EXERCISE REQUIREMENTS:
Here are the records. Print them all exactly.

*** RAW DATA ***

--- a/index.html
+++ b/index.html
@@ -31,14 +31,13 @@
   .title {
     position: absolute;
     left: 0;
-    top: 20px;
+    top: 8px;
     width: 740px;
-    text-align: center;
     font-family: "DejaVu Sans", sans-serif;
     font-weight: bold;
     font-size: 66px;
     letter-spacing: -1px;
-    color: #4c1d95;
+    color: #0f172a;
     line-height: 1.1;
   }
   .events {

*** End of RAW DATA ***

ANSWER BELOW:
--- a/index.html
+++ b/index.html
@@ -31,14 +31,13 @@
   .title {
     position: absolute;
     left: 0;
-    top: 20px;
+    top: 8px;
     width: 740px;
-    text-align: center;
     font-family: "DejaVu Sans", sans-serif;
     font-weight: bold;
     font-size: 66px;
     letter-spacing: -1px;
-    color: #4c1d95;
+    color: #0f172a;
     line-height: 1.1;
   }
   .events {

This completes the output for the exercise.